Terduga pelaku diketahui bernama Sularni 63 tahun. Sementara korban yang merupakan istrinya bernama Nur Khasanah, 56 tahun. Peristiwa tragis ini terjadi didalam rumah mereka di kawasan Desa Wringinrejo, Kecamatan Gambiran, Banyuwangi.

Setelah membakar istrinya menggunakan bensin, pelaku juga membakar dirinya. Kedua korban kemudian dilarikan ke RSUD Genteng Banyuwangi untuk mendapatkan penanganan medis. Berdasarkan keterangan dokter, korban mengalami luka bakar hingga 100 persen, sementara pelaku sekitar 85 persen. Namun setelah dilakukan penanganan medis, korban meninggal dunia.

“Kami sudah semaksimal mungkin lakukan perawatan terhadap kedua pasien tersebut. Namun rupanya, takdir berkata lain,” kata Dokter jaga Instalasi Gawat Darurat RSUD Genteng Banyuwangi, Aditya Surya.

Menurut Aditya, korban Nur Khasanah meninggal dunia setelah mendapat perawatan medis selama 19 jam karena luka bakar pada tubuhnya cukup parah mencapai 100 persen.

Sementara, Kasat Reskrim Polresta Banyuwangi Kompol Lanang Teguh Pambudi mengatakan peristiwa bermula ketika pasangan suami istri itu cekcok. Pemicunya diduga masalah ekonomi keluarga.

Puncaknya sekitar pukul 23.50 Wib ketika Korban hendak melaksanakan salat Isya’. Sularni tiba-tiba menyiramkan bensin ke badan korban lalu menyulutnya dengan api.

“Korban yang terbakar langsung berlari keluar rumah sambil meminta pertolongan warga,” terang Kompol Lanang.

Teriakan itu didengar warga. Dengan cepat warga yang berada di sekitar lokasi segera membantu memadamkan api menggunakan air. Setelah api di tubuh korban berhasil dipadamkan, warga melihat masih ada api di kamar. Warga masuk ke rumah mencoba memadamkan api.

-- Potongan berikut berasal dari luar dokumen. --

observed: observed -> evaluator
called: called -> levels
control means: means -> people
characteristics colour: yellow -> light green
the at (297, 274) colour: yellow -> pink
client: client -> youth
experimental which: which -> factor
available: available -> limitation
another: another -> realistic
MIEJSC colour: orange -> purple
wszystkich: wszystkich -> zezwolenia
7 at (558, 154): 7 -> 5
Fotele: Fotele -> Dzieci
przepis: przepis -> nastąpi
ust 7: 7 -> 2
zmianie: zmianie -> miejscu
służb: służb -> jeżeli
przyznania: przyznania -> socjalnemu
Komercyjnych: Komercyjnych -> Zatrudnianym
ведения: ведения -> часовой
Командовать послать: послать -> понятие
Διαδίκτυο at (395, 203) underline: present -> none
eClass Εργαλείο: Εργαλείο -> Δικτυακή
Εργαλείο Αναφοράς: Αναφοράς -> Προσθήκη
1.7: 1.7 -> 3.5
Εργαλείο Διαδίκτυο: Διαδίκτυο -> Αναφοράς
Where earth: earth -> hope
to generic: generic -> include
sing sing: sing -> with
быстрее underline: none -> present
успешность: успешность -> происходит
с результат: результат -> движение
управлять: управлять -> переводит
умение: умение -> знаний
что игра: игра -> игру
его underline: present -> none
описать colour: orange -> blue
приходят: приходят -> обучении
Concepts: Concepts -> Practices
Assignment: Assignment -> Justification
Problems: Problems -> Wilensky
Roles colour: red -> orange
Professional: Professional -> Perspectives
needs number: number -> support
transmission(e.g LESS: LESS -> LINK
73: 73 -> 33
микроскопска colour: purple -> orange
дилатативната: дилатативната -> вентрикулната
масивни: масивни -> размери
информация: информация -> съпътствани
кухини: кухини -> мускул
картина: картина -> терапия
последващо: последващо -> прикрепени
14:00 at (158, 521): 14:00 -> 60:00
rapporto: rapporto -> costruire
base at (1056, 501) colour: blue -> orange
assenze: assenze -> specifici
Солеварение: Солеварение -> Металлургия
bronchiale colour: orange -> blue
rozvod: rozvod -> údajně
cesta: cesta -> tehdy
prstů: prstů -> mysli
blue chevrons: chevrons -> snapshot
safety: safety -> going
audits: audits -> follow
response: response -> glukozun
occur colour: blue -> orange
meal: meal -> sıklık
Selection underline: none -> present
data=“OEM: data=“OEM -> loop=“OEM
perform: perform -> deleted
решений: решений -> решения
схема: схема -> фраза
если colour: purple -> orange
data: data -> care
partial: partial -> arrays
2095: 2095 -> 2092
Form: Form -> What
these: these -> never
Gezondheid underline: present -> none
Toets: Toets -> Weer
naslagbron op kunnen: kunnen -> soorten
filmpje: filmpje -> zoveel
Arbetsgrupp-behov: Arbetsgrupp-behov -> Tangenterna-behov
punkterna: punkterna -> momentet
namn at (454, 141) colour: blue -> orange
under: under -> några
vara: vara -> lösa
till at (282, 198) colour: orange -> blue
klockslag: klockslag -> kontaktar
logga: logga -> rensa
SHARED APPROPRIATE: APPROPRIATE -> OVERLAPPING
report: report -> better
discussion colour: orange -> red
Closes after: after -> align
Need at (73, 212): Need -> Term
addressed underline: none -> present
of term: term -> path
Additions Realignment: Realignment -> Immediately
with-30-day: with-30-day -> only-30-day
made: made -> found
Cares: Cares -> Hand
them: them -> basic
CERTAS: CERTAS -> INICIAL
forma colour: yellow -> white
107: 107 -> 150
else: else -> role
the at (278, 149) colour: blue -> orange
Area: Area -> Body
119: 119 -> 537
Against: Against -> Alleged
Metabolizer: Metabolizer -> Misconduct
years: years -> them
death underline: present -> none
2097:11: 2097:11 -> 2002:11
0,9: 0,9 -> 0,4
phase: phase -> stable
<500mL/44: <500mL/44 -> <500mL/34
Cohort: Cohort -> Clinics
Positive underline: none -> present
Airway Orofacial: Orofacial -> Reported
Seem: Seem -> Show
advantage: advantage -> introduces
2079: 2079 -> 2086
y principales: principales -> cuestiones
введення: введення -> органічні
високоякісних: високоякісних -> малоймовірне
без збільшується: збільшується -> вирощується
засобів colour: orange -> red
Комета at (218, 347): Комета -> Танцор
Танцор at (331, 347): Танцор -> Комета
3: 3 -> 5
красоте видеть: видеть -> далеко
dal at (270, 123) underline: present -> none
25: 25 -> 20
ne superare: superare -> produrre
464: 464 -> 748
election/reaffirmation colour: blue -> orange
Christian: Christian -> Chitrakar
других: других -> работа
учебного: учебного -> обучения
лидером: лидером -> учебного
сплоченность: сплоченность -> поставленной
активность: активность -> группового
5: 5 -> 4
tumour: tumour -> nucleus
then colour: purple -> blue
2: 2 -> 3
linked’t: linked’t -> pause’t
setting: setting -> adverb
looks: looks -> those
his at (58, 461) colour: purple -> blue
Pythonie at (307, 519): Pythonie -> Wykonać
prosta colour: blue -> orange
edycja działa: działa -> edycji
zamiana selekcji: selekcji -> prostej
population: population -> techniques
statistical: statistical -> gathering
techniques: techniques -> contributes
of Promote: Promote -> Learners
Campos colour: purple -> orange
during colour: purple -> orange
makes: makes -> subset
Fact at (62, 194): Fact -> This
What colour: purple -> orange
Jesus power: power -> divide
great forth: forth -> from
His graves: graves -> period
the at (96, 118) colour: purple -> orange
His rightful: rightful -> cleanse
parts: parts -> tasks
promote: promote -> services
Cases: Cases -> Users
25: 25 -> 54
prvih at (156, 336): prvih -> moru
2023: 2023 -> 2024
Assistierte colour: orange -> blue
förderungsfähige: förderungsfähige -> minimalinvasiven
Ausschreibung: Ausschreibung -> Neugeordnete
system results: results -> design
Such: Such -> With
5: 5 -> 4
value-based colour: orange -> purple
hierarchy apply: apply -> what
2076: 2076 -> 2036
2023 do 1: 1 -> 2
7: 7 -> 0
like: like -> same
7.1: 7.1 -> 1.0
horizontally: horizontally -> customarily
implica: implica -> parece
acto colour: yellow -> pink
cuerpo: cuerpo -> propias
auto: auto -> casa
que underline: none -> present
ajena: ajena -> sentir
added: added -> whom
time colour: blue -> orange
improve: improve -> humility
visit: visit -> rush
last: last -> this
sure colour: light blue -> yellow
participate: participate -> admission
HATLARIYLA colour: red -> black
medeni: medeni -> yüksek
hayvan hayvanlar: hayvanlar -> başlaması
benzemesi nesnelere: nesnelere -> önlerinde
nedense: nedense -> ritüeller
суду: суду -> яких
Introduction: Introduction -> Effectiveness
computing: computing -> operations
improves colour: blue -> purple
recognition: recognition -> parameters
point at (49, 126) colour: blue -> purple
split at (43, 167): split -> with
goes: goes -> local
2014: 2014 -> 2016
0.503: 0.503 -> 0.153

Disana terbaring terduga pelaku yang juga masih dalam keadaan terbakar.

“Diduga pelaku juga mencoba membakar dirinya sendiri menggunakan sisa bensin yang ada,” tutur Kasat Reskrim.

Kedua korban kemudian dilarikan ke RSUD Genteng Banyuwangi untuk mendapatkan penanganan medis.

“Kami terus melakukan pengembangan penyidikan dengan memintai keterangan beberapa tetangga korban. Tercatat sudah ada 4 orang saksi dimintai keterangan, yang dua diantaranya adalah anak korban,” paparnya.

Kasat Reskrim mengurai, rumah tangga pasutri ini sudah tidak harmonis. Keduanya sering bertengkar serta sudah sempat mengajukan penceraian dari bulan Maret. Namun hingga kini masih belum ada putusan dari Pengadilan Agama Kabupaten Banyuwangi.